Gone are the days in which you had to crawl around server rooms and run cables between machines and routers, configure IP addresses, and all the rest of it. All of the infrastructure can be configured and reconfigured automatically as desired, and here is where the misery begins. There are basically two ways to manage the infrastructure:
Web UIs are almost all awful and the AWS UI is no exception. It's like you are trying to configure and manage a huge, complicated structure, but you can only peer at it through tiny little windows. You can get lists of things e.g. what machines are currently running, you can click on them to look at more lists, and navigate through an endless maze of lists, sometimes having to backtrack to check a thing in the current list against something you saw in a list a few screens ago, and then retrace your steps back to the thing that was the current list but now isn't because you left it, by which time you've forgotten why you retraced your steps anyway. Finding the piece of information you want in the web UI always reminds me of the definition of "Cannock Chase" in The Meaning of Liff.

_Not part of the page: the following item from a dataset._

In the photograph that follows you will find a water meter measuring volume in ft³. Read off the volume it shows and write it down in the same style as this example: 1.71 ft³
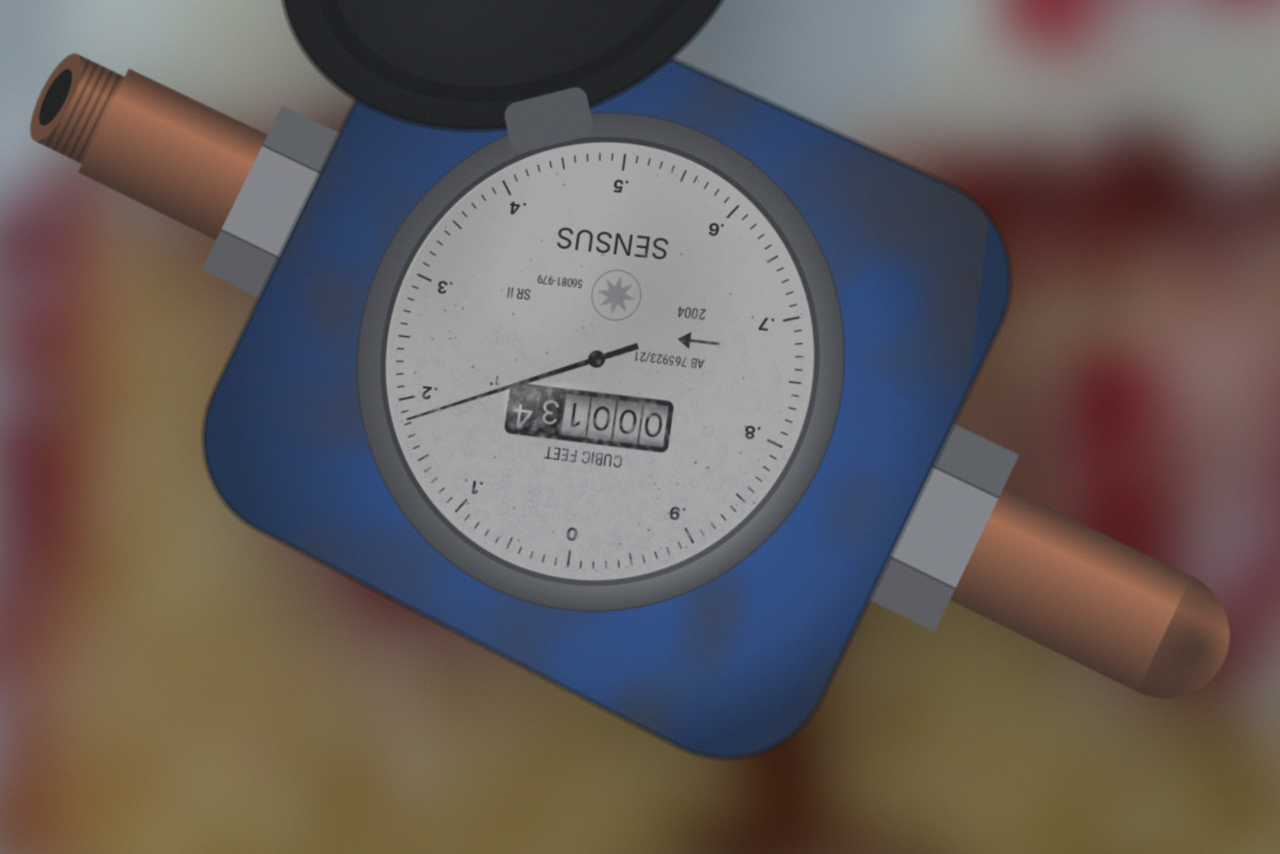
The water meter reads 134.18 ft³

No-one with sense would use the web UI to configure infrastructure for a site, because there are automated ways to do it, and typically you want to be able to modify (or even destroy) bits of infrastructure when deploying an updated version of the site.
So you use Terraform and your infrastructure is described by gazillions of configuration files (or maybe one very very big file), describing storage buckets, security groups, servers, network interfaces, autoscaling groups and a hundred other bits and pieces that all need to be wired together. All of these things are tied together by identifiers, which have to be kept in sync between different files (e.g. maybe file 'a' describes a bucket with some identifier, and file 'b' describes a server which needs to be able to access that bucket). It's all "declarative" rather than "imperative" i.e. the configuration just describes all of the resources that ought to exist and you just have to put your faith in the Terraform gods that it will successfully convert whatever the current state of the system is to the desired state.
Whenever I have to do anything with Terraform configuration, I have the powerful feeling that I am a tiny ant in a colony. There are myriad configuration files which are way beyond my ken to comprehend. I just need to focus on my one little task (e.g. "why can't server X store a file in bucket Y") and try to figure out what it is about the configuration, as embodied in these files, that means that this is not working. All the time, I am paranoid that I will make some small mistake, and then the wonderful elegant declarative machinery will cheerfully migrate the infrastructure to a state where the main database has been destroyed.
Firstly,I miss the old days when there was a real server that you could talk to But I realise those days are gone and never coming back.
I don't much like declarative configuration of anything, because behind the scenes it's all necessarily imperative, and I don't like being insulated from that. On the other hand, migrating something from one state to another is a complicated process, and you can see how the declarative approach would be easier to develop and test. So maybe I just have to get used to being an ant.